(ENTRIES SUPPLIED Opens)

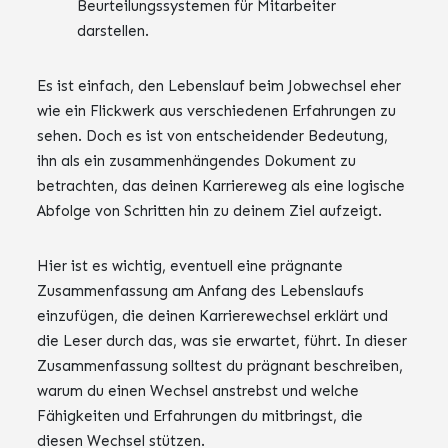
Beurteilungssystemen für Mitarbeiter
darstellen.
Es ist einfach, den Lebenslauf beim Jobwechsel eher
wie ein Flickwerk aus verschiedenen Erfahrungen zu
sehen. Doch es ist von entscheidender Bedeutung,
ihn als ein zusammenhängendes Dokument zu
betrachten, das deinen Karriereweg als eine logische
Abfolge von Schritten hin zu deinem Ziel aufzeigt.
Hier ist es wichtig, eventuell eine prägnante
Zusammenfassung am Anfang des Lebenslaufs
einzufügen, die deinen Karrierewechsel erklärt und
die Leser durch das, was sie erwartet, führt. In dieser
Zusammenfassung solltest du prägnant beschreiben,
warum du einen Wechsel anstrebst und welche
Fähigkeiten und Erfahrungen du mitbringst, die
diesen Wechsel stützen.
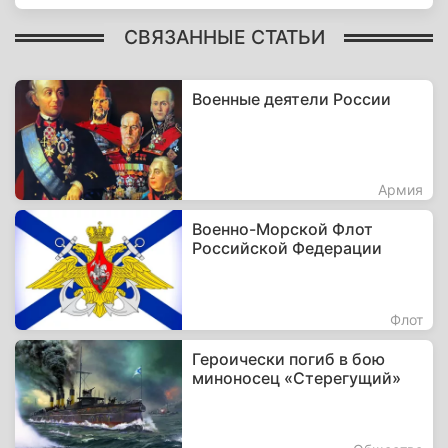
СВЯЗАННЫЕ СТАТЬИ
Военные деятели России
Армия
Военно-Морской Флот
Российской Федерации
Флот
Героически погиб в бою
миноносец «Стерегущий»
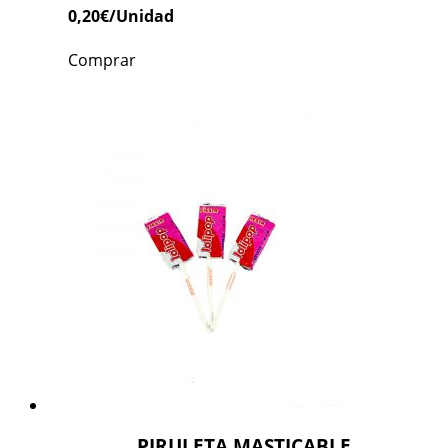
0,20
€
/Unidad
Comprar
PIRULETA MASTICABLE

(ENTRIES SUPPLIED Closes)

- [WHAT THIS TASK INVOLVES] Could you convert the text read from every record above into a JSON list of strings, one string per line, omitting blank lines and leaving the pictures out?

- [RESPONSE]
[
  "Beurteilungssystemen für Mitarbeiter",
  "darstellen.",
  "Es ist einfach, den Lebenslauf beim Jobwechsel eher",
  "wie ein Flickwerk aus verschiedenen Erfahrungen zu",
  "sehen. Doch es ist von entscheidender Bedeutung,",
  "ihn als ein zusammenhängendes Dokument zu",
  "betrachten, das deinen Karriereweg als eine logische",
  "Abfolge von Schritten hin zu deinem Ziel aufzeigt.",
  "Hier ist es wichtig, eventuell eine prägnante",
  "Zusammenfassung am Anfang des Lebenslaufs",
  "einzufügen, die deinen Karrierewechsel erklärt und",
  "die Leser durch das, was sie erwartet, führt. In dieser",
  "Zusammenfassung solltest du prägnant beschreiben,",
  "warum du einen Wechsel anstrebst und welche",
  "Fähigkeiten und Erfahrungen du mitbringst, die",
  "diesen Wechsel stützen.",
  "СВЯЗАННЫЕ СТАТЬИ",
  "Военные деятели России",
  "Армия",
  "Военно-Морской Флот",
  "Российской Федерации",
  "Флот",
  "Героически погиб в бою",
  "миноносец «Стерегущий»",
  "0,20",
  "€",
  "/Unidad",
  "Comprar",
  "PIRULETA MASTICABLE"
]